Als diese Silvesterveranstaltung 1973 ins Fernsehen kam, war Wim Kan hier ebenfalls der erste Conferencier. Er brachte die Sendung mit hohen Einschaltquoten zu einem großen Erfolg. Eine Langspielplatte dieser Oudejaarsconference wurde 300.000 mal verkauft. Auch die Sendungen von 1976 und 1979 wurden mit je 7,4 und 6,4 Millionen Zuschauer große Erfolge.[12]
Kan zeigte sich stets kritisch gegenüber seiner eigenen Arbeit. Alles musste perfekt sein. Frühere Aufnahmen seiner Auftritte vom 14. Januar 1969 und 14. Mai 1973 wurden nie im Fernsehen ausgestrahlt, weil er mit ihnen nicht zufrieden war (Fragmente dieser Auftritte sind heute auf DVD erhältlich). Auch bei späteren Altjahrconférences war es immer eine Frage, ob Kan die Erlaubnis zur Übertragung erteilen würde. Dabei legte Kan großen Wert auf die Meinung von Wout van Liempt (1918–2013), der 25 Jahre lang seine rechte Hand und Manager war.
Kan konzentrierte sich in seinen Konferenzen hauptsächlich auf aktuelle politische Themen. Von den „Großen Drei“ war er der politisch Engagierteste.
Wim Kan stand für „intellektuelles“ Kabarett. Er hatte die Lacher auf seiner Seite mit seinen Imitationen von Joseph Luns, Dries van Agt und Joop den Uyl. Er konnte jedoch nicht die ganze Vorstellung auswendig spielen. Darum hatte er stets Spickzettel am Rande der Bühne. Sein kleiner Stuhl und sein Weinkühler waren die einzigen Requisiten.
1982 erlitt seine Frau Corry Vonk eine Hirnblutung. Infolgedessen konnte sich Kan in diesem Jahr weniger auf die Oudejaarsconferences konzentrieren. Die Erwartungen waren jedoch hoch und wurden bezogen auf die Einschaltquoten nicht enttäuscht. Die Kritik verteilte jedoch eher mittelmäßige Noten.[13]
Im Jahr darauf, am 8. September 1983, starb Kan unerwartet im Radboud Universitair Medisch Centrum in Nimwegen, kurz nachdem bei ihm ein unheilbarer Tumor diagnostiziert worden war. Sein Leichnam wurde im Krematorium Moscowa am Waterbergseweg in Arnheim eingeäschert. Die Urne mit seiner Asche stand dort einige Jahre lang im Kolumbarium.

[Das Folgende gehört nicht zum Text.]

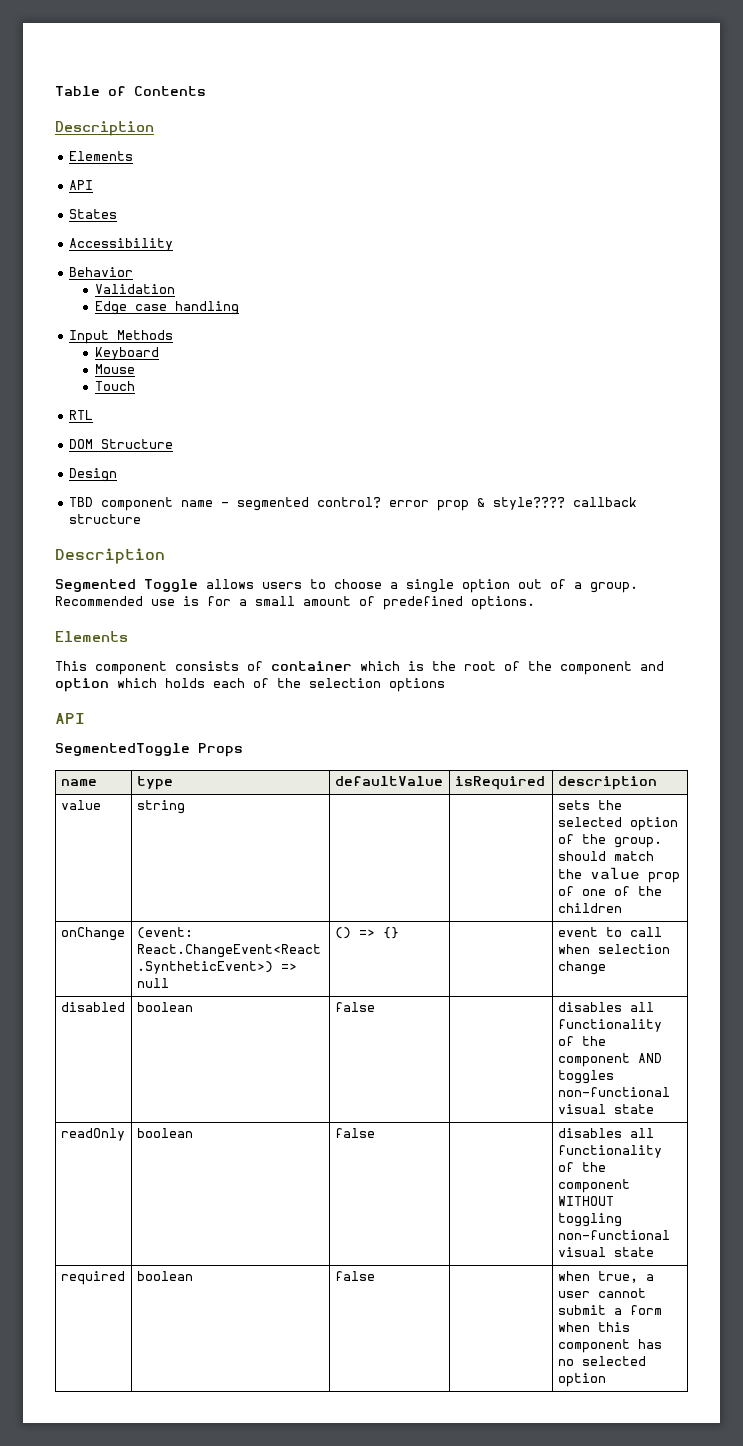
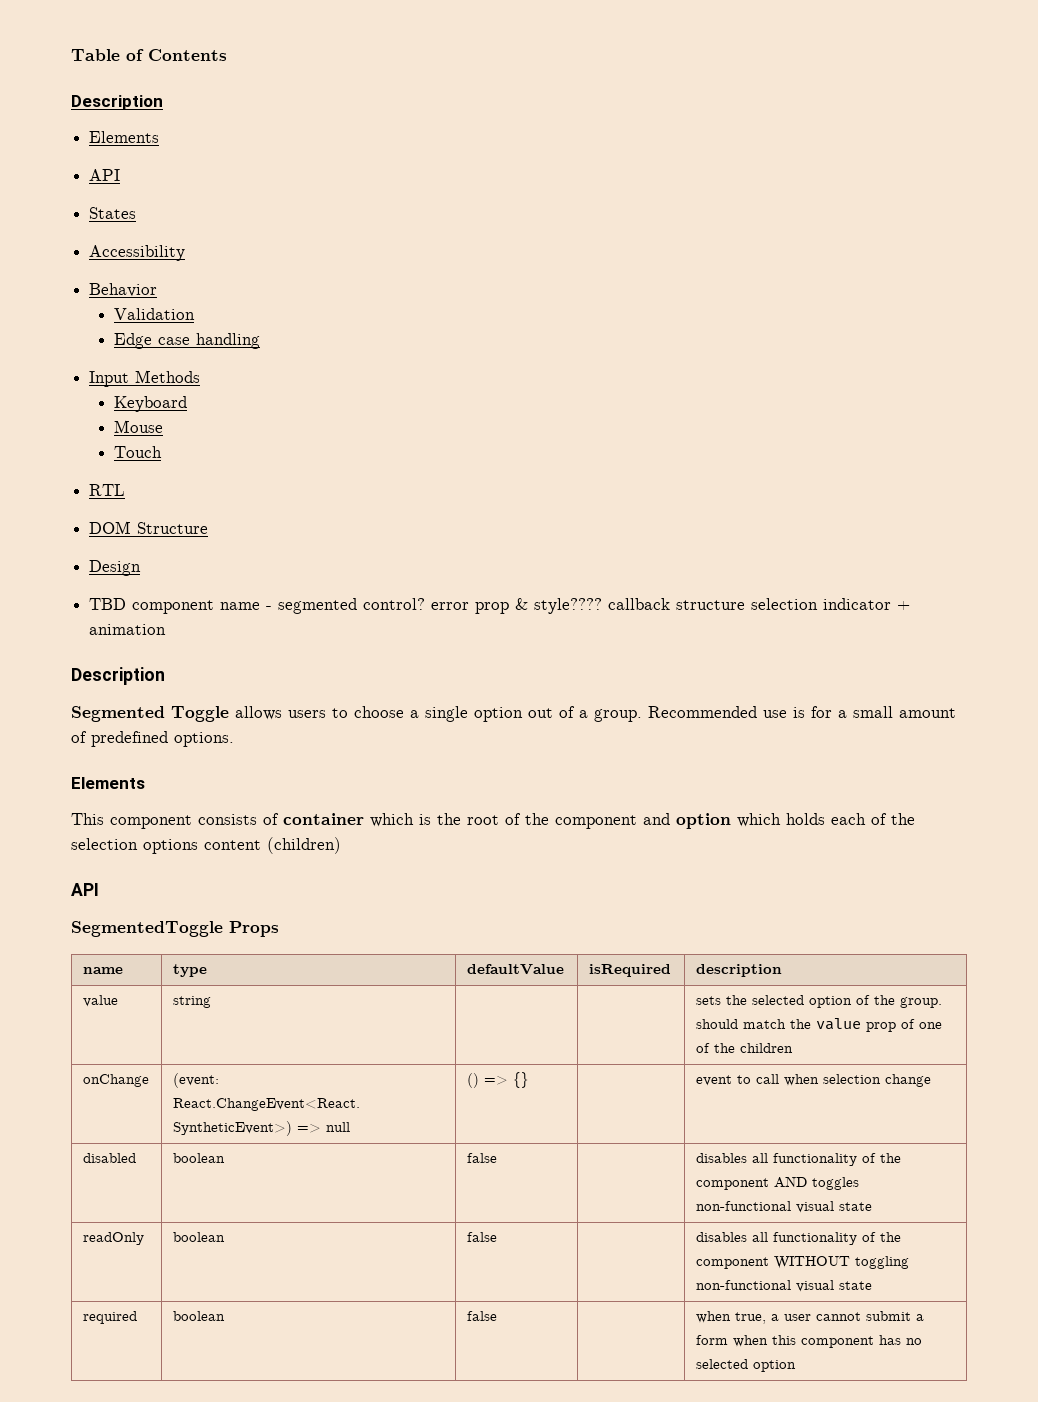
(142, 519) none -> [751,598,911,610] [89,624,167,635] selection indicator + animation
(445, 685) none -> [204,837,341,854] content (children)

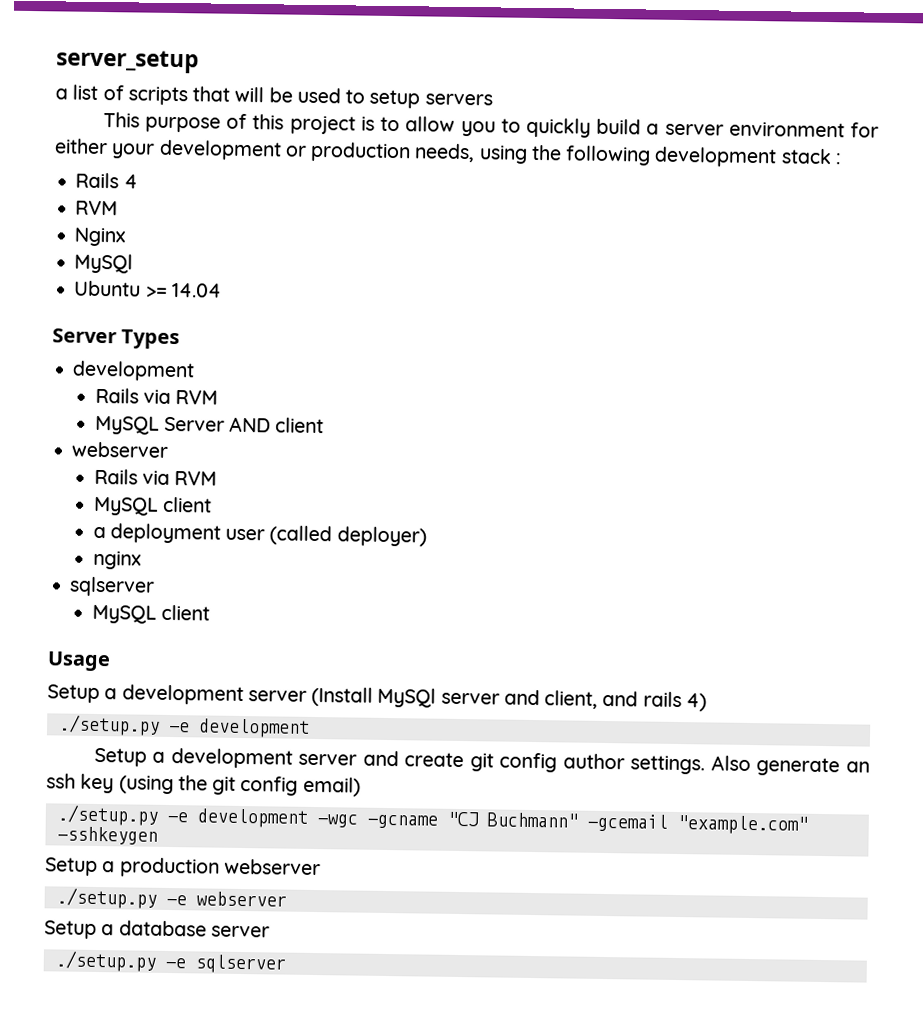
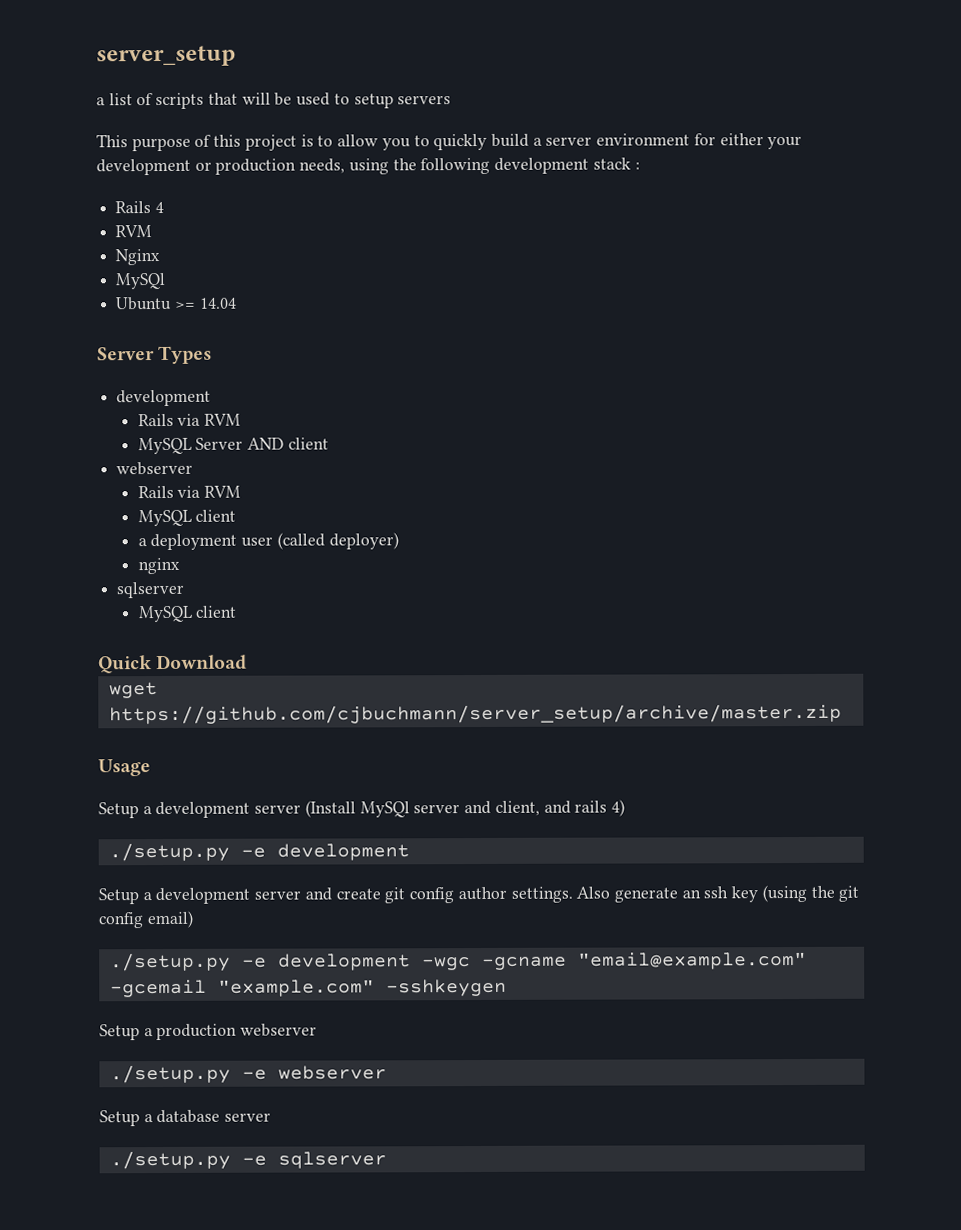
(210, 612) none -> [98,654,248,674] [108,682,158,699] [108,703,842,725] // Quick Download // wget https://github.com/cjbuchmann/server_setup/archive/master.zip
[446,811,578,828] "CJ Buchmann" -> [577,951,807,970] "email@example.com"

Inzwischen wurde die Asche auf dem Meer verstreut.[14]
Wim Kan beeinflusste viele andere Künstler. So trat Rob van de Meeberg 1983 und 1996 in seinem Programm Ken Kan (etwa: Kenne Kan) als Wim Kan auf.[15] Die Theaterschauspielerin Laura van Dolron wollte zum Jahreswechsel 2012/2013 die vollständige Wim Kan-Oudejaarsconference ihres Geburtsjahres 1976 aufführen, nahm allerdings davon Abstand und spielte ihre Show lediglich im Andenken und Geiste Wim Kans.[16]
Es erschien 2004 auch eine DVD namens: Wim Kan compleet.